FPGA’s allow for an alternate method of solving computationally challenging problems. Random number generation is inherent in FPGA’s and thus easier to compute as demonstrated in [66]. Quasi-random numbers have also been tested and proven to function at great speeds on FPGA’s [4]. Putting an entire Monte Carlo simulation on an FPGA has also been demonstrated in [5, 75] with a good degree of success.
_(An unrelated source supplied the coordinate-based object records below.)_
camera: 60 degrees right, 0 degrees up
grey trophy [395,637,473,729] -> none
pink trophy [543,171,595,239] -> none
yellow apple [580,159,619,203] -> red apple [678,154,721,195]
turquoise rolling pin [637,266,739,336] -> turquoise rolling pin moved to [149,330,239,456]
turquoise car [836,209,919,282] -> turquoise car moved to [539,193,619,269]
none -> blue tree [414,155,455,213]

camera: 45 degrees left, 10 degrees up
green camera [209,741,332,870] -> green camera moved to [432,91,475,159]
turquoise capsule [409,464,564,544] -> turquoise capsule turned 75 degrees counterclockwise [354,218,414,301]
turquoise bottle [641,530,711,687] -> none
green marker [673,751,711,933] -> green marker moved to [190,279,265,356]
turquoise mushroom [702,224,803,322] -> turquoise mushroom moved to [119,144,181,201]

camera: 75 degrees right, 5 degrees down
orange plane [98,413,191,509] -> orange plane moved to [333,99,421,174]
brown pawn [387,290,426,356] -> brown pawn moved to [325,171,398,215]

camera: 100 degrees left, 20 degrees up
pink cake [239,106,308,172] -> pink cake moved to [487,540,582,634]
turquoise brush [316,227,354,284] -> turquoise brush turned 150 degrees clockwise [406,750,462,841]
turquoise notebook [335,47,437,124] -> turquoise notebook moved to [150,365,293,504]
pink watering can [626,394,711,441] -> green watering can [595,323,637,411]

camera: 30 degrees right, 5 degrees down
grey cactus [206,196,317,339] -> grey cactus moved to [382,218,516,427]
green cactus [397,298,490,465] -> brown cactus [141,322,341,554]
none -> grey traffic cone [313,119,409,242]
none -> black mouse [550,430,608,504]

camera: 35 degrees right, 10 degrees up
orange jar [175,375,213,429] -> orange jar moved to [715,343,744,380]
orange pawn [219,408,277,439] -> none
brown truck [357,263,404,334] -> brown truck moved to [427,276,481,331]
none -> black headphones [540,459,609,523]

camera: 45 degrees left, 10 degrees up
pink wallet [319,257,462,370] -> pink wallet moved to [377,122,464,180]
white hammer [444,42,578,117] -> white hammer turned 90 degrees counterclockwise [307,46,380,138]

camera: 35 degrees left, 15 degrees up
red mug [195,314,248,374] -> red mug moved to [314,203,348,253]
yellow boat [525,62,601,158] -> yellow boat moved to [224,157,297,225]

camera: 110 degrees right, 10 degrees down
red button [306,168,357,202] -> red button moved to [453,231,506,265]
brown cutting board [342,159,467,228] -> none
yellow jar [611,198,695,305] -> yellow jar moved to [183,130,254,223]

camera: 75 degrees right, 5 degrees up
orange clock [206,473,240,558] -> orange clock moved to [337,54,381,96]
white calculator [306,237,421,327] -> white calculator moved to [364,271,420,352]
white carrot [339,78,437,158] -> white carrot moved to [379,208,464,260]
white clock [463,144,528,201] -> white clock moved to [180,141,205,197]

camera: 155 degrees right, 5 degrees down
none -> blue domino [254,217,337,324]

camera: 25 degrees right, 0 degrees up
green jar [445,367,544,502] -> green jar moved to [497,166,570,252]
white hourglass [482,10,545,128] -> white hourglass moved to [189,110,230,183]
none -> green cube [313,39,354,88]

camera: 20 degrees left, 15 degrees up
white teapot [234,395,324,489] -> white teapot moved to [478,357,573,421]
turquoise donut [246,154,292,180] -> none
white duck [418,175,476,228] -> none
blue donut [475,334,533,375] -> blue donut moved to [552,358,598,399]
Azure has demonstrated the performance gain achievable with their FPGA-based SmartNIC [76] network cards. The authors demonstrate a <15 ms VM-VM TCP latencies and 40+ Gbps throughput. The reconfigurability of the FPGA-based network cards proved to be a valuable feature as changes and bugs could simply be deployed in real-time. FPGA’s [and GPU’s] are used as CPU offloads, in that tasks are off-loaded to the FPGA in order to reduce the load on the CPU cores. This does require code change, as the process needs to be FPGA aware to utilize its capabilities. Even though the development costs are higher, cloud providers are still providing FPGA computing -as-a-Service as part of their service portfolio.

8 Conclusion

Financial services need to respond to both governmental regulatory bodies as well as deal with fast paced business environments. The combination of the two has made the financial services sector a hotbed for challenging problems and innovation. Pricing, portfolio optimization, and risk management are the main three areas from which challenges are derived. Computation and data challenges outlined in this paper have received a great deal of attention from the research community. Computational challenges can benefit from the dynamicity and metered pricing of Cloud computing, plus being virtually limitless in scale. FPGA- and GPU-as-a-Service are also becoming available as they are showing a great deal of benefit in solving such problems. The next step for this research is to evaluate specific benefits that stems from using Cloud, FPGA and GPU in solving these challenges.